Merck and the European Organisation for Research and Treatment of Cancer (EORTC), announced the results from this phase 3 study, the EORTC1325/KEYNOTE-054 trial. In accordance with the trial protocol, the study will continue in order to evaluate other key endpoints, including overall survival. Results from EORTC1325/KEYNOTE-054 will be presented at an upcoming medical meeting, and submitted to regulatory authorities.
“This result shows a significant advancement for patients that could potentially change the way melanoma is treated in the future,” said Alexander Eggermont, study chair, Director General at the Gustave Roussy Cancer Institute, Professor of Oncology, University of Paris-Saclay.

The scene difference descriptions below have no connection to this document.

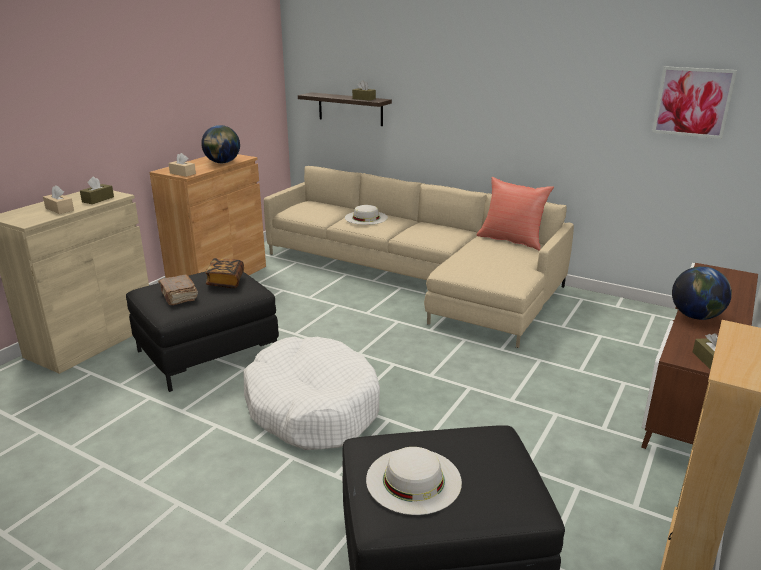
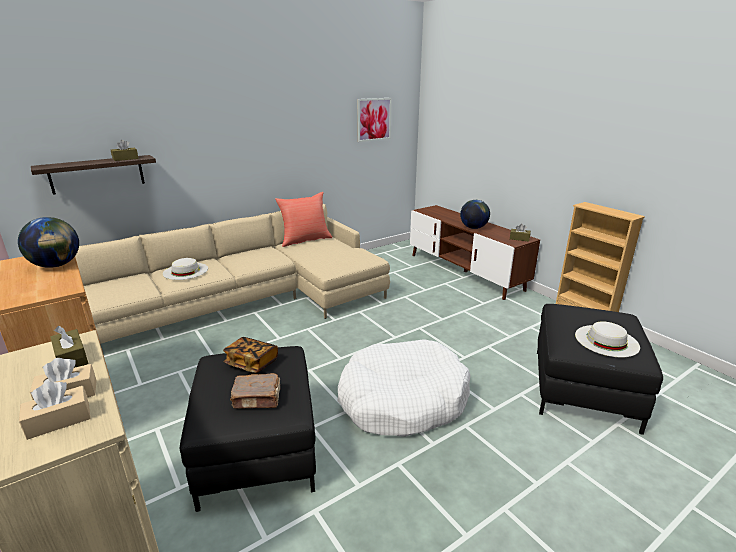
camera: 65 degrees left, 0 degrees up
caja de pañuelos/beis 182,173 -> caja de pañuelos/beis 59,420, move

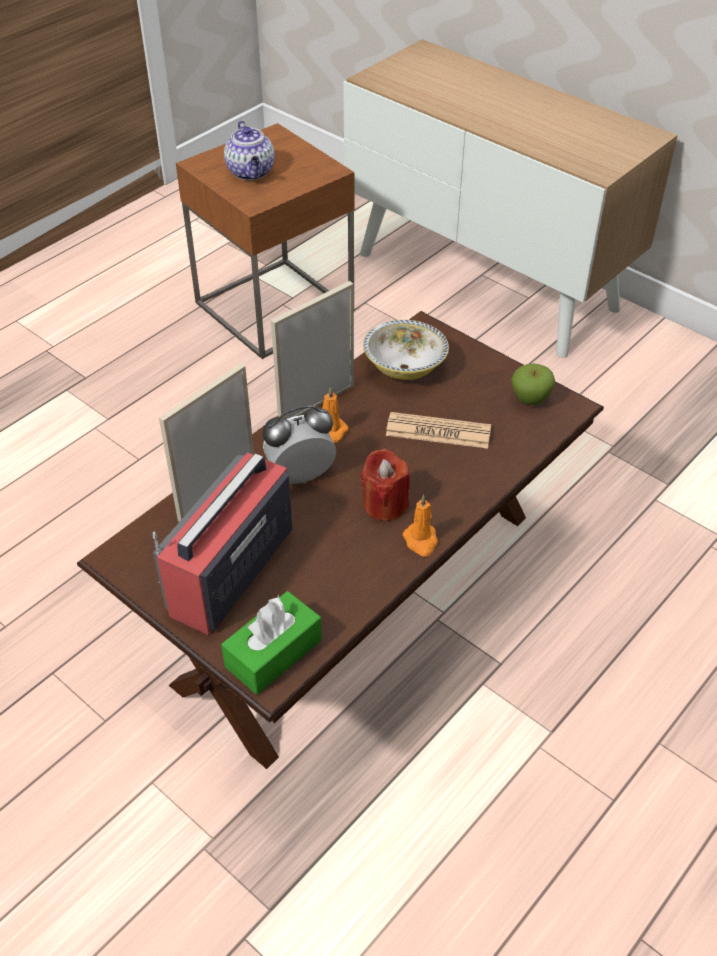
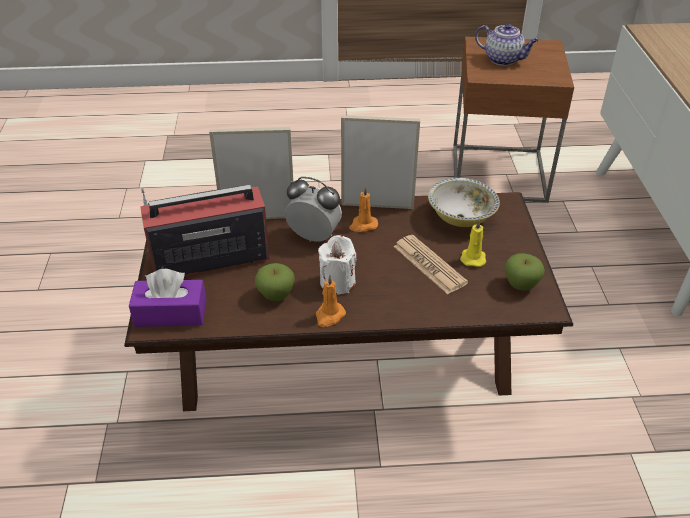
camera: 45 degrees right, 5 degrees down
caja de pañuelos/verde 273,653 -> caja de pañuelos/morado 171,313
none -> manzana 276,295
vela/rojo 384,505 -> vela/blanco 337,282
none -> vela/amarillo 473,257
tetera 251,172 -> tetera 503,59, 90 degrees counterclockwise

KEYNOTE-054 is a randomized, double-blind study sponsored by Merck and conducted in collaboration with EORTC. In total, the study enrolled 1,019 patients who were randomly assigned to receive either pembrolizumab at a flat dose of 200 mg intravenously (IV) on day 1 of each 21-day cycle for up to one year or placebo IV on day 1 of each 21-day cycle for up to one year. This represents a total of 18 outpatient administrations. The primary endpoint is RFS for all patients and RFS in patients whose tumors express PD-L1; secondary endpoints include distant metastases-free survival and overall survival in all patients and in patients whose tumors express PD-L1.